The so-called "flaming arrow" approach ... where one thread is created for each request, and it flies up into the air, processes the request, and then flames-out ... is fine for
very light workloads, but do be aware that it will crumple
badly under more serious loads.
Suppose you suddenly get deluged with 1,000 requests per second by someone who's trying to do a denial-of-service attack. His attack will succeed, because suddenly the system dispatcher has 1,000 new threads to contend with, and all of them are fighting for the same resources and taking the same locks and so-on. Basically they're all getting in each other's way... just as a thousand hungry people would if they all raced into the kitchen.
A different approach would have a
pool of worker-threads who are waiting on a
single queue of incoming requests. The workers dequeue a request, process it, then "clean up, change clothes, and take a quick shower," and go back to waiting for the next request to arrive.
The worker-threads don't die. There's usually a "monitor" thread that periodically checks to make sure that the workers are still alive and that they're not somehow "stuck" on a particular request. Yet another thread might do nothing but watch the monitor.
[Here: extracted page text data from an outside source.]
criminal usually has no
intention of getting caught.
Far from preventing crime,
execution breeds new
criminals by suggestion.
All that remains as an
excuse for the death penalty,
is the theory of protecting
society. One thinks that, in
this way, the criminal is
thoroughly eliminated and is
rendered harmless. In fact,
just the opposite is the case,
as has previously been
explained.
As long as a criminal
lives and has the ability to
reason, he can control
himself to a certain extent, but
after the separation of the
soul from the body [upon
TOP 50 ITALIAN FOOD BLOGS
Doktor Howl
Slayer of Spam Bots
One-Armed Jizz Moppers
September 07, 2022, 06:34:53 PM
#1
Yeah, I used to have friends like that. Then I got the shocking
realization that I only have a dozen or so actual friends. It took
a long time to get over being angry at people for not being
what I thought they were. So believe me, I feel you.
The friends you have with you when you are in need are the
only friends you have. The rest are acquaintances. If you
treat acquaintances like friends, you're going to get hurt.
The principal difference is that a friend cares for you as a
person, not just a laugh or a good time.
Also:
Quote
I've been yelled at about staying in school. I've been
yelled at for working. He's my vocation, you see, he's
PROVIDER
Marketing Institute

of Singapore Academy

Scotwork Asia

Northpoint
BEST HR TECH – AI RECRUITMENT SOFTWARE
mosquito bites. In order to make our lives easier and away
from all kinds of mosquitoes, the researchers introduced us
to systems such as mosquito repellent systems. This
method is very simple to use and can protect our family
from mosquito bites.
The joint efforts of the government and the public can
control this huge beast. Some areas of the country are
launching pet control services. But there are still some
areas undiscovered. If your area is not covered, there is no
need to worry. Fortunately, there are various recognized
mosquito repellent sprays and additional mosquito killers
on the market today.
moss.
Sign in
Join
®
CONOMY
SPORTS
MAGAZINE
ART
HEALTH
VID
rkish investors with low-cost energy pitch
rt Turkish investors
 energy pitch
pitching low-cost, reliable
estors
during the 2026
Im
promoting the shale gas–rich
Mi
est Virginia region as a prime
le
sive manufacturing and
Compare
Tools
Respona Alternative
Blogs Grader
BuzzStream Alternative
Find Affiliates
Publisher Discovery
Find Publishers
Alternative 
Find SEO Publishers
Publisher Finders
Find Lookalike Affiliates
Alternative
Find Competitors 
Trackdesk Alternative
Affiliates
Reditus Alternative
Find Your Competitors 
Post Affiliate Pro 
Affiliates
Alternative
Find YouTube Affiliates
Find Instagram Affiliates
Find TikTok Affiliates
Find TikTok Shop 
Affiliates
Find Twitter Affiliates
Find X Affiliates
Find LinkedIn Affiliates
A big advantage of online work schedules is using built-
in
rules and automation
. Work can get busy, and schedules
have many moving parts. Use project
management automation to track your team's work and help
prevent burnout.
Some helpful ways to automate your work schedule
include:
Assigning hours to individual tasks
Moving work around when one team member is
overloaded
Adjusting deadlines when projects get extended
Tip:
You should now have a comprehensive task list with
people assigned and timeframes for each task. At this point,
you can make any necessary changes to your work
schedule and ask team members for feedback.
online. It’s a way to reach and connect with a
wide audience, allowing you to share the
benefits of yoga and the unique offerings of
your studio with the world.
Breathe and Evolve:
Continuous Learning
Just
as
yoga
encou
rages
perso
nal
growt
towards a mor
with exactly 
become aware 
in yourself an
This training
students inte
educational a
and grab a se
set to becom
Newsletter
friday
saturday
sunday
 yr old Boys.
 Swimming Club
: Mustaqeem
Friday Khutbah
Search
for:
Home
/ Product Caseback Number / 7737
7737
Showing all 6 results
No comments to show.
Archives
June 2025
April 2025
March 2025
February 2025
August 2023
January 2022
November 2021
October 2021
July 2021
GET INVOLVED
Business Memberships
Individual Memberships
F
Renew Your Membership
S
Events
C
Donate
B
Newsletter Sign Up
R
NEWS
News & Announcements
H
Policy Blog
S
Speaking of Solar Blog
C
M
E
There is a single input-thread which is running the
accept() loop previously described, but it is then placing those incoming requests on a queue. (And, probably, observing the size of that queue so that it is not permitted to grow too large... some incoming requests might just have to be refused.)
There might be yet another thread whose job is to finish-up the requests, to do statistical logging and so-forth.
At any moment in time, then, only a fixed maximum number of requests will be "in process" at any one time. This enables the throughput of the system to be predictable... even with a flood of 1,000 requests, only (say) 20 requests will be active and so,
regardless of the queue-size at the moment, we can say that "this system has a worst-case throughput of (say) 200 requests/sec," and we know that the backlog will clear out within five seconds.
There is, you see, a rather infamous characteristic of computer systems: the "knee-shaped curve" or "hitting the wall."
(Smack!) Performance degrades more-or-less linearly up to a certain point, where it abruptly becomes exponential(ly bad). If you maintain a throttle upon the amount of work that the system
attempts to carry out simultaneously, you never hit that wall. Queues build up, but the work keeps moving.
A "request," in such a system, isn't a thread or a process or anything known to the system dispatcher. It is a
thing; an
object.
Some systems are even more sophisticated, with a certain number of "job analysis" threads taking the initial request, deciding what stage(s) need to be performed to complete it, and then brokering out the stages to those threads .. or even machines .. that are dedicated to each stage. (What I'm now describing is a
transaction-processing monitor. These are available off-the-shelf. I'm being loose with my terminology here.) Sounds fancy, but you see it being done at any fast-food restaurant, where we've got "the fry guy" and "the drink guy" and "mister burger-man" and so on.